I was speechless for a while.


So when Syed in Eastenders met the same kind of SSA ‘therapist’, I was excited and nervous to see the conclusion. He talked openly and honestly about his sexuality, and the therapist went through a series of explanations and ways to deal with this, covering all angles from childhood to coping strategies. But ultimately…love won. In tears, Syed realised that, for him at least, this was all b******t. He realised that God made him the way he is, warts and all.


And that, actually, being gay wasn’t really a ‘wart’ at all. Perhaps taken for granted by most gay guys, I was over the moon that this was what Syed decided. Because, whether you are an atheist or believe in God, you are who you are, and loving someone can never be wrong.


It is completely unacceptable for someone to feel pressured in ‘coming out’, or to feel ostracised for choosing to keep one’s sexuality to oneself; unless potential damage is caused by being in a certain situation and choosing to not ‘come out’, it is no-one’s business to disclose such information but the individual’s.


However, ‘SSA healing’ is a different story. ‘SSA-healers’ can ultimately worsen the prejudice against members of the LGBT community. They can also be indirectly responsible for the murders of members of the LGBT community; I say this because as a mindset it can create a culture where being ‘queer’ is seen as wrong. If an individual decides to ‘cure’ him/herself, then it is that person’s choice, fair enough. But the problem with ‘SSA-healing’ is that in creating this environment, there is no acceptance that people can be born LGBT or that they don’t need to change…and therefore those that are homophobic – whether through incorrect religious quoting or otherwise – may use this as an example to justify killing LGBT people, if their reasoning is “You were’t born this way, you’re just refusing to accept that being LGBT is a mistake, just listen to what SSA-healers say”. If any of my friends never wanted anyone to know about their sexuality or indeed anything else, I would always honour that, no question. Likewise, I respect my friend’s choice to ‘treat’ his ‘disease’ by going to a ‘SSA healer’, and while I similarly honour his decision to keep this private, I can’t ever really buy this ‘I can be cured’ perspective if it damages the individual and those around him. Especially if it taught him to turn his back on what could have been a great friendship – did he take this advice from other friends? It hurt me to become more of a friend when I was in need and then end it, rather than stop it sooner, especially when I had always strived to give him 110% of my loyalty, energy and love in our friendship. But I guess then it was best for me too if he couldn’t reciprocate it.


I didn’t respond until a few months later.
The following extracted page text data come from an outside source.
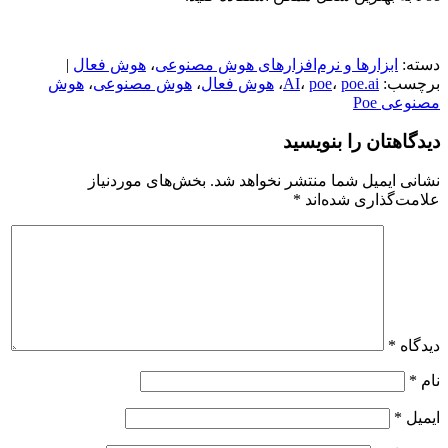
دسته:
ابزارها و نرم‌افزارهای هوش مصنوعی
،
هوش فعال
|
برچسب:
poe.ai
،
poe
،
AI
،
هوش فعال
،
هوش مصنوعی
،
هوش
مصنوعی Poe
دیدگاهتان را بنویسید
نشانی ایمیل شما منتشر نخواهد شد.
بخش‌های موردنیاز
علامت‌گذاری شده‌اند
*
دیدگاه
*
نام
*
ایمیل
*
Namely to say I respected him for his courage, but that if he was being honest I therefore did not understand why he was proactive in wanting to meet up for so long, and that any effort on my part to meet up could not have fuelled this addiction when we never went to gay venues or particularly talked about sex, and I had been in a long-term stable relationship for 7 years, etc. And that especially knowing I came out to my family, and how it affected my Mum in particular, I was hurt that he suggested I would reveal something so deeply-impacting to my family for it to be merely an ‘addiction’. Lastly, I hoped that he was always honest to himself and others, because ultimately, Muslim or not, we should be true to ourselves.


So I sincerely hope my fellow Muslim, my fellow human, and indeed any one involved with ‘SSA-healing’, had watched / been aware of these Eastenders episodes and come to the same conclusion to accept himself, and others, as God made him/them.